Having acquired the movie rights to Walter Isaacson’s authorized Steve Jobs biography earlier this month, Sony is now looking for a writer that can deliver Steve’s story to the big screen. At the top of the company’s wish list, according to a report from The LA Times, is Aaron Sokin, the writer behind The Social Network.
In addition to The Social Network, Sorkin has worked on A Few Good Men, The West Wing, and Moneyball. He is known for creating movies based on the life stories of “fiercely smart, if difficult figures,” according to The LA Times’ report, which is why Sony wants Sorkin for its Steve Jobs movie:
Sony is moving forward with a Steve Jobs movie based on Isaacson’s book. And one of the writers being courted by producers to pen his story, according to a person who was briefed on the project but not authorized to speak about it publicly, is Aaron Sorkin, Hollywood’s chronicler-in-chief of the complicated visionary.
Sorkin is known for penning stories about the lives of fiercely smart, if difficult, figures, of which Jobs certainly was one. Isaacson’s take on the late executive as someone whose penchant for “magical thinking” was both a great advantage and a fatal liability seems particularly suited to a Sorkin script, as does the detail about Jobs’ biological father, whom he met unwittingly at a Silicon Valley restaurant.

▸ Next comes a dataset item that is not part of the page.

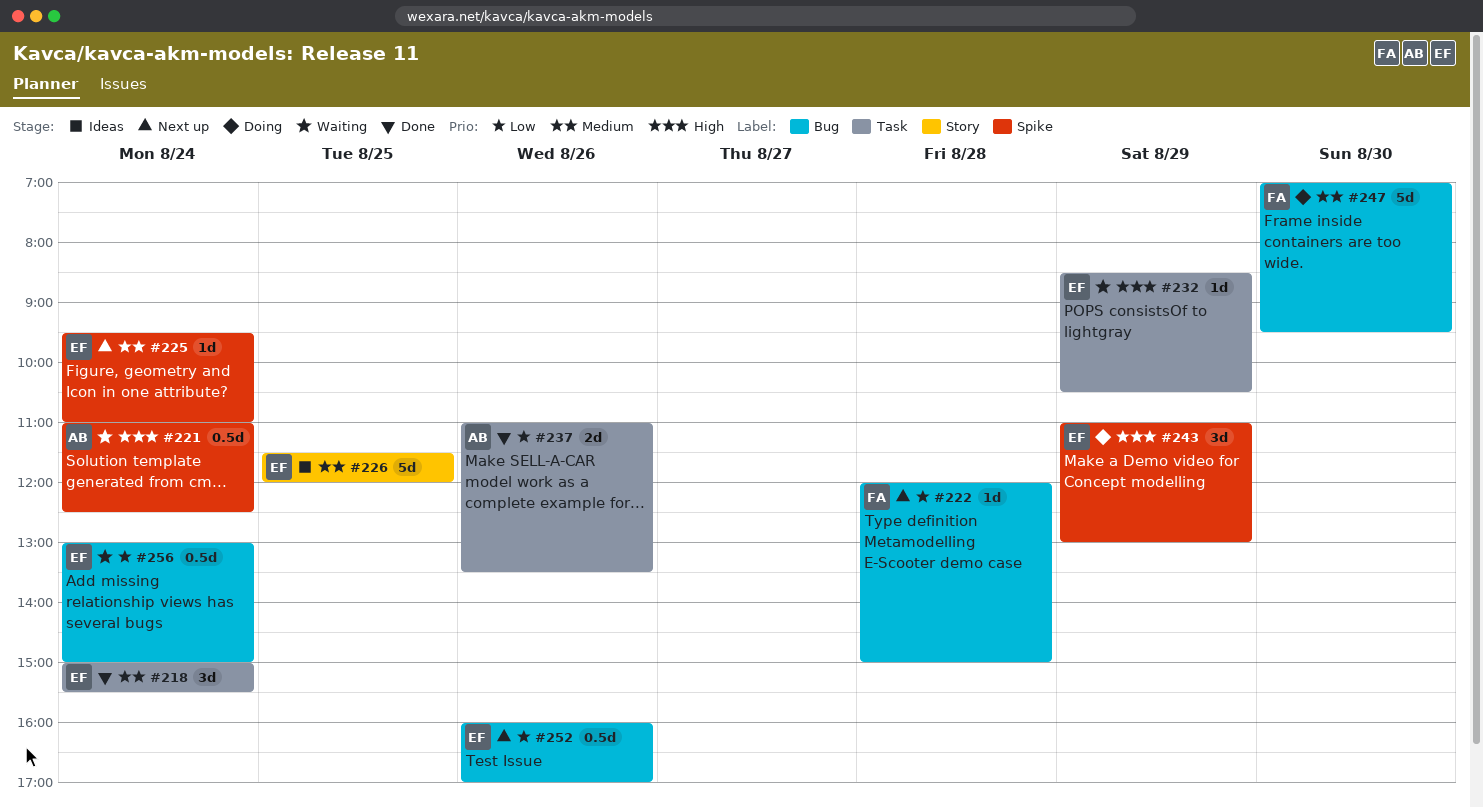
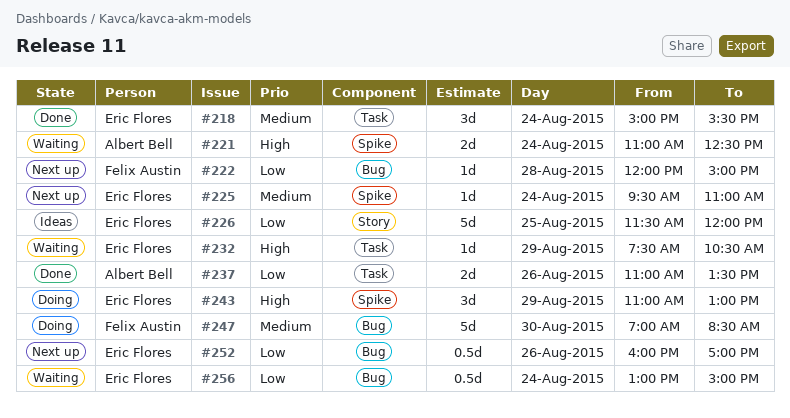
#221, estimate: 0.5d -> 2d
#226, priority: Medium -> Low
#232, begins: 08:30 -> 07:30
#247, ends: 09:30 -> 08:30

MacRumors reports that Sorkin actually had the opportunity to work with Steve on a Pixar movie, but turned down the opportunity because he didn’t think he could “make inanimate objects talk”:
JOBS: Once you make them talk they won’t be inanimate.
SORKIN: The truth is I don’t know how to tell those stories. I have a young kid who loves Pixar movies and she’ll turn cartwheels if I tell her I’m writing one and I don’t want to disappoint her by writing the only bad movie in the history of Pixar.
Sony’s Steve Jobs movie is destined to be a success with Apple fans all over the world who continue to absorb stories about the company’s co-founder. Sunday night’s episode of 60 Minutes was up 47% in the 18-49 demographic compared to the previous week, according to The LA Times‘ report, while Walter Isaacson’s biography is on course to be Amazon’s best-selling book of 2011.